BEGIN Data for review

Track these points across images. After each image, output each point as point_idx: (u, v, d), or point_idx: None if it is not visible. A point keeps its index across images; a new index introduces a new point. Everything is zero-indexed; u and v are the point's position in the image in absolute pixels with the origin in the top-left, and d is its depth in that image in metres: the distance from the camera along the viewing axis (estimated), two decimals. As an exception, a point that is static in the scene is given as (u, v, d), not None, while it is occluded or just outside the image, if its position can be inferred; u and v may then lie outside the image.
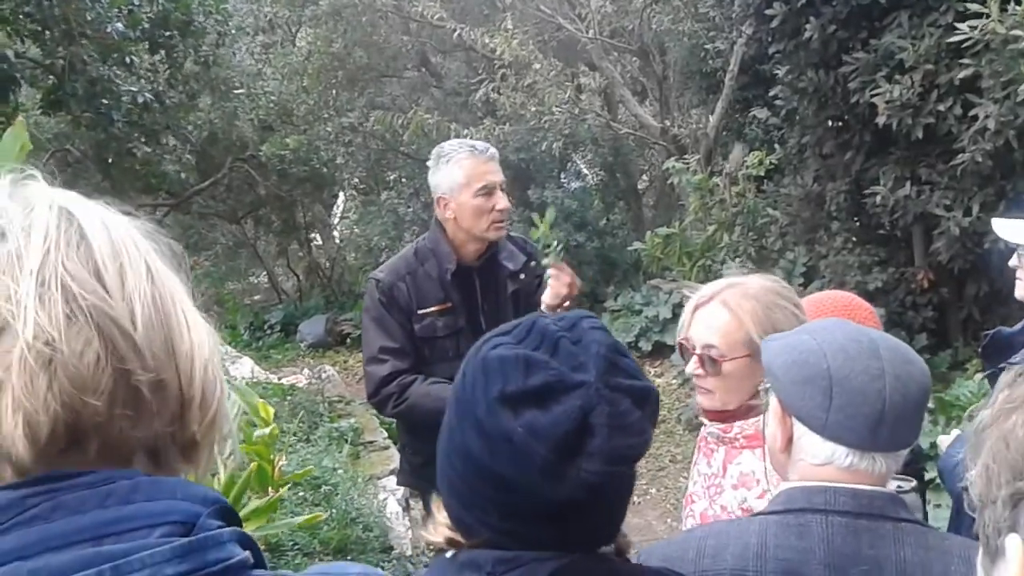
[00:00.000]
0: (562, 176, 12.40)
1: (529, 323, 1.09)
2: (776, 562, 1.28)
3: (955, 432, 2.50)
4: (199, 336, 0.82)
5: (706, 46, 9.50)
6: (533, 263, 3.12)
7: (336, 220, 15.67)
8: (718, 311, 1.83)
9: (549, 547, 1.04)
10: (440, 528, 1.13)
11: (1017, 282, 2.33)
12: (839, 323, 1.50)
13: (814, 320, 1.73)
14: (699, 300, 1.89)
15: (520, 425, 0.98)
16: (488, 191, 2.91)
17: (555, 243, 2.92)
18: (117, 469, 0.76)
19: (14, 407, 0.71)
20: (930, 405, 5.45)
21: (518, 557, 1.04)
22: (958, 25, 5.01)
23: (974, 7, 4.86)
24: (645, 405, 1.03)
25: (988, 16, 4.78)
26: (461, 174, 2.91)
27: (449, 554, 1.11)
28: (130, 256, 0.79)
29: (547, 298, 2.92)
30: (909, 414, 1.33)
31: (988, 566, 0.74)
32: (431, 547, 1.16)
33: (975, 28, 4.87)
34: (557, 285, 2.89)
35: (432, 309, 2.98)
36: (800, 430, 1.36)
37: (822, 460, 1.32)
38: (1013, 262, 2.32)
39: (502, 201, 2.95)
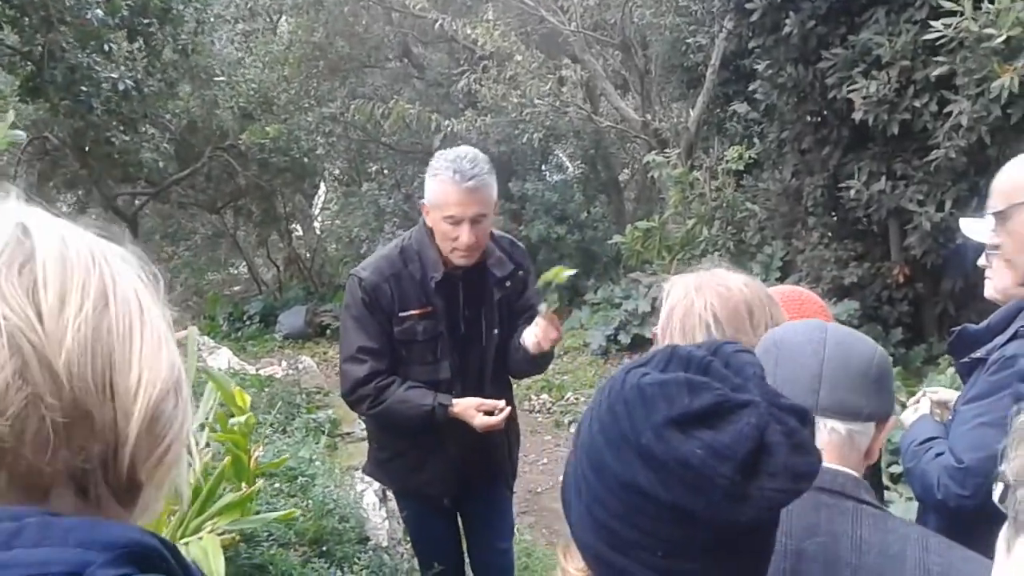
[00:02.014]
0: (543, 168, 12.42)
1: (667, 352, 1.03)
2: None
3: (922, 409, 2.52)
4: (154, 372, 0.77)
5: (687, 40, 9.55)
6: (520, 272, 3.06)
7: (317, 211, 15.62)
8: (695, 324, 1.76)
9: None
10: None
11: (986, 281, 2.35)
12: (800, 320, 1.55)
13: None
14: (677, 302, 1.81)
15: (698, 448, 0.92)
16: (455, 221, 2.79)
17: (556, 295, 2.87)
18: (23, 505, 0.71)
19: None
20: (903, 399, 5.55)
21: None
22: (932, 23, 5.04)
23: (947, 5, 4.89)
24: (807, 423, 0.99)
25: (962, 14, 4.82)
26: (438, 195, 2.81)
27: None
28: (82, 281, 0.75)
29: (530, 343, 2.91)
30: (851, 378, 1.35)
31: (1012, 537, 0.79)
32: None
33: (949, 26, 4.90)
34: (544, 337, 2.88)
35: (413, 312, 2.93)
36: None
37: None
38: (982, 262, 2.33)
39: (464, 236, 2.79)
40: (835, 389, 1.34)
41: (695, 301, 1.76)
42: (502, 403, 2.94)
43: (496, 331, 3.04)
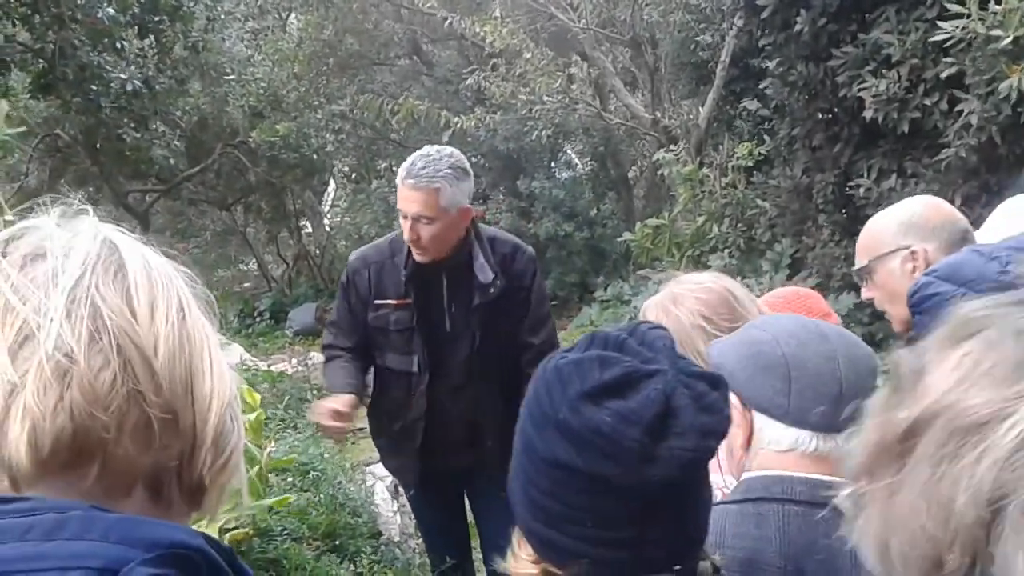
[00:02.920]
0: (552, 165, 12.42)
1: (587, 336, 1.10)
2: (733, 551, 1.29)
3: None
4: (222, 382, 0.83)
5: (697, 38, 9.53)
6: (500, 281, 2.93)
7: (326, 208, 15.66)
8: (690, 334, 1.74)
9: (645, 550, 1.03)
10: (525, 563, 1.11)
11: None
12: (784, 315, 1.51)
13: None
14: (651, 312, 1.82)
15: (608, 416, 0.98)
16: (403, 216, 2.84)
17: None
18: (103, 500, 0.73)
19: (23, 414, 0.72)
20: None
21: None
22: (940, 24, 5.03)
23: (954, 8, 4.87)
24: (719, 387, 1.04)
25: (968, 16, 4.80)
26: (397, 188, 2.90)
27: None
28: (165, 293, 0.81)
29: None
30: (864, 394, 1.34)
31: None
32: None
33: (956, 27, 4.89)
34: None
35: (389, 302, 2.97)
36: (761, 421, 1.37)
37: (786, 447, 1.33)
38: (866, 293, 2.26)
39: (407, 232, 2.82)
40: (852, 406, 1.33)
41: (680, 315, 1.76)
42: (349, 414, 2.92)
43: (477, 334, 2.98)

END Data for review

| Your objective |
Reproduce the listing exactly, but keep its images out of the copy.

| Solution to the exercise |
Track these points across images. After each image, output each point as point_idx: (u, v, d), or point_idx: None if it is not visible. A point keeps its index across images; a new index introduces a new point. Everything is zero-indexed; u and v are the point's position in the image in absolute pixels with the origin in the top-left, and d is its depth in that image in metres: the distance from the camera along the viewing axis (estimated), two decimals. As an exception, a point that is static in the scene is given as (u, v, d), not None, while it is occluded or just outside the image, if its position can be inferred; u and v may then lie outside the image.
[00:00.000]
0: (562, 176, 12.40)
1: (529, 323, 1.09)
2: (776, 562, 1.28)
3: (955, 432, 2.50)
4: (199, 336, 0.82)
5: (706, 46, 9.50)
6: (533, 263, 3.12)
7: (336, 220, 15.67)
8: (718, 311, 1.83)
9: (549, 547, 1.04)
10: (440, 528, 1.13)
11: (1017, 282, 2.33)
12: (839, 323, 1.50)
13: (814, 320, 1.73)
14: (699, 300, 1.89)
15: (520, 425, 0.98)
16: (488, 191, 2.91)
17: (555, 243, 2.92)
18: (117, 469, 0.76)
19: (14, 407, 0.71)
20: (930, 405, 5.45)
21: (518, 557, 1.04)
22: (958, 25, 5.01)
23: (974, 7, 4.86)
24: (645, 405, 1.03)
25: (988, 16, 4.78)
26: (461, 174, 2.91)
27: (449, 554, 1.11)
28: (130, 256, 0.79)
29: (547, 298, 2.92)
30: (909, 414, 1.33)
31: (988, 566, 0.74)
32: (431, 547, 1.16)
33: (975, 28, 4.87)
34: (557, 285, 2.89)
35: (432, 309, 2.98)
36: (800, 430, 1.36)
37: (822, 460, 1.32)
38: (1013, 262, 2.32)
39: (502, 201, 2.95)
[00:02.014]
0: (543, 168, 12.42)
1: (667, 352, 1.03)
2: None
3: (922, 409, 2.52)
4: (154, 372, 0.77)
5: (687, 40, 9.55)
6: (520, 272, 3.06)
7: (317, 211, 15.62)
8: (695, 324, 1.76)
9: None
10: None
11: (986, 281, 2.35)
12: (800, 320, 1.55)
13: None
14: (677, 302, 1.81)
15: (698, 448, 0.92)
16: (455, 221, 2.79)
17: (556, 295, 2.87)
18: (23, 505, 0.71)
19: None
20: (903, 399, 5.55)
21: None
22: (932, 23, 5.04)
23: (947, 5, 4.89)
24: (807, 423, 0.99)
25: (962, 14, 4.82)
26: (438, 195, 2.81)
27: None
28: (82, 281, 0.75)
29: (530, 343, 2.91)
30: (851, 378, 1.35)
31: (1012, 537, 0.79)
32: None
33: (949, 26, 4.90)
34: (544, 337, 2.88)
35: (413, 312, 2.93)
36: None
37: None
38: (982, 262, 2.33)
39: (464, 236, 2.79)
40: (835, 389, 1.34)
41: (695, 301, 1.76)
42: (502, 403, 2.94)
43: (496, 331, 3.04)
[00:02.920]
0: (552, 165, 12.42)
1: (587, 336, 1.10)
2: (733, 551, 1.29)
3: None
4: (222, 382, 0.83)
5: (697, 38, 9.53)
6: (500, 281, 2.93)
7: (326, 208, 15.66)
8: (690, 334, 1.74)
9: (645, 550, 1.03)
10: (525, 563, 1.11)
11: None
12: (784, 315, 1.51)
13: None
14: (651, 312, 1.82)
15: (608, 416, 0.98)
16: (403, 216, 2.84)
17: None
18: (103, 500, 0.73)
19: (23, 414, 0.72)
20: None
21: None
22: (940, 24, 5.03)
23: (954, 8, 4.87)
24: (719, 387, 1.04)
25: (968, 16, 4.80)
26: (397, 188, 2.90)
27: None
28: (165, 293, 0.81)
29: None
30: (864, 394, 1.34)
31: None
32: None
33: (956, 27, 4.89)
34: None
35: (389, 302, 2.97)
36: (761, 421, 1.37)
37: (786, 447, 1.33)
38: (866, 293, 2.26)
39: (407, 232, 2.82)
40: (852, 406, 1.33)
41: (680, 315, 1.76)
42: (349, 414, 2.92)
43: (477, 334, 2.98)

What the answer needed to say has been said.